Трудная задачка. Возможно, мне не стоило принимать ее предложение. Она и так убеждена в том, что я никудышный солдат, а теперь у нее есть возможность убедиться в том, что я конченый тупица.
– Страх, – шепчет Рингер мне на ухо, как будто хочет поделиться секретом. – Косуля боится, что ее сожрут. Лев боится голода. Страх – вот цепь, которая удерживает их вместе.
Цепь. Я ношу в кармане цепочку с медальоном. Ночь, когда умерла моя сестра, была тысячу лет назад. Та ночь была последней. Все кончилось. Это никогда не кончится. Это не линия, которая тянется от той ночи к сегодняшнему дню. Это круг. Я крепко сжимаю ее пальцы.

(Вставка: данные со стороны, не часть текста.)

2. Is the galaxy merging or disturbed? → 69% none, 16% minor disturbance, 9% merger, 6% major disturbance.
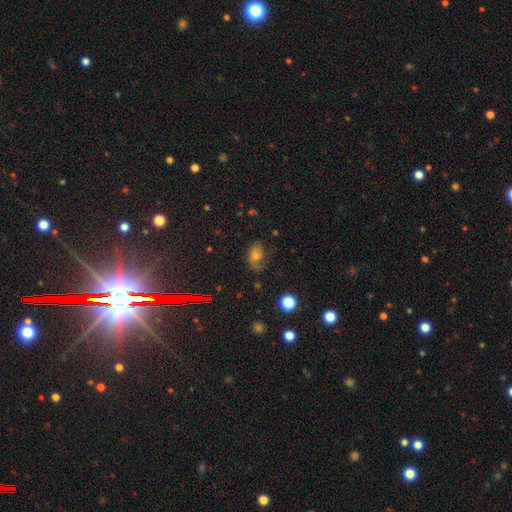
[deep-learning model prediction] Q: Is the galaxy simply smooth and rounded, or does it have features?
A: smooth — 47%.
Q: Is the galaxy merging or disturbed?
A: none — 56%.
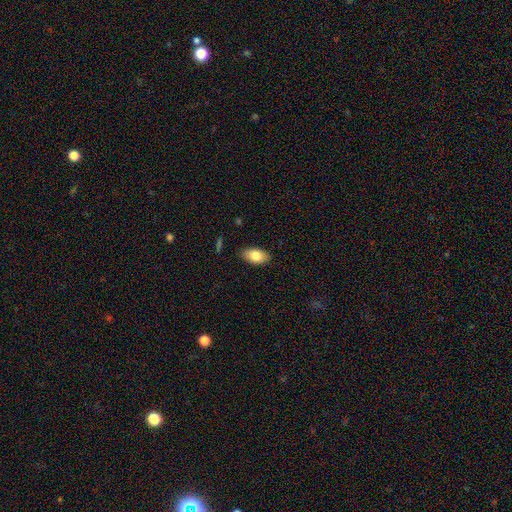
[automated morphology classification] The model was most divided on "smooth or featured": smooth: 81%, featured or disk: 12%, star or artifact: 7%. More confident: how rounded — in between (93%); merging — none (87%).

– Не знаю, какая цепь у тебя, – продолжает шептать Рингер. – У каждого – своя. Они знают. «Страна чудес» им все рассказала. Они знают, какая твоя, и поэтому они дали тебе оружие. Та же цепь связывает тебя с мишенью.
А потом, словно прочитав мои мысли, она добавляет:
– Это не линия, Зомби, это круг. Дистанции не существует.
Я открываю глаза. Заходящее солнце окружает ее ореолом из золотых лучей.
Рингер кивает и подталкивает меня, чтобы я встал.
– Темнеет.
Я поднимаю винтовку и прижимаю приклад к плечу. Не знаю, где появится мишень, знаю только, что она появится. Рингер подает знак Умпе. Справа от меня за миллисекунду до появления мишени вздрагивает трава, но этого достаточно. Эта миллисекунда бесконечна.
Нет никакой дистанции. Между мной и немной нет ничего.
Голова мишени с треском разлетается в щепы. Умпа вопит и выбрасывает кулак над головой. Я, не помня себя, хватаю Рингер за талию, отрываю от земли и начинаю кружить. Я в одной секунде от опасного для моей жизни поцелуя. После того, как я ставлю ее на землю, она отступает на два шага и аккуратно поправляет волосы.
– Это было что-то, – говорю я.
Не знаю, кто из нас больше смущен. Мы никак не можем отдышаться. Возможно, по разным причинам.
– Повтори, – говорит она.
– Выстрелить или покружить?
Губы Рингер вздрагивают. Я почти у цели.
– Делай то, что имеет значение.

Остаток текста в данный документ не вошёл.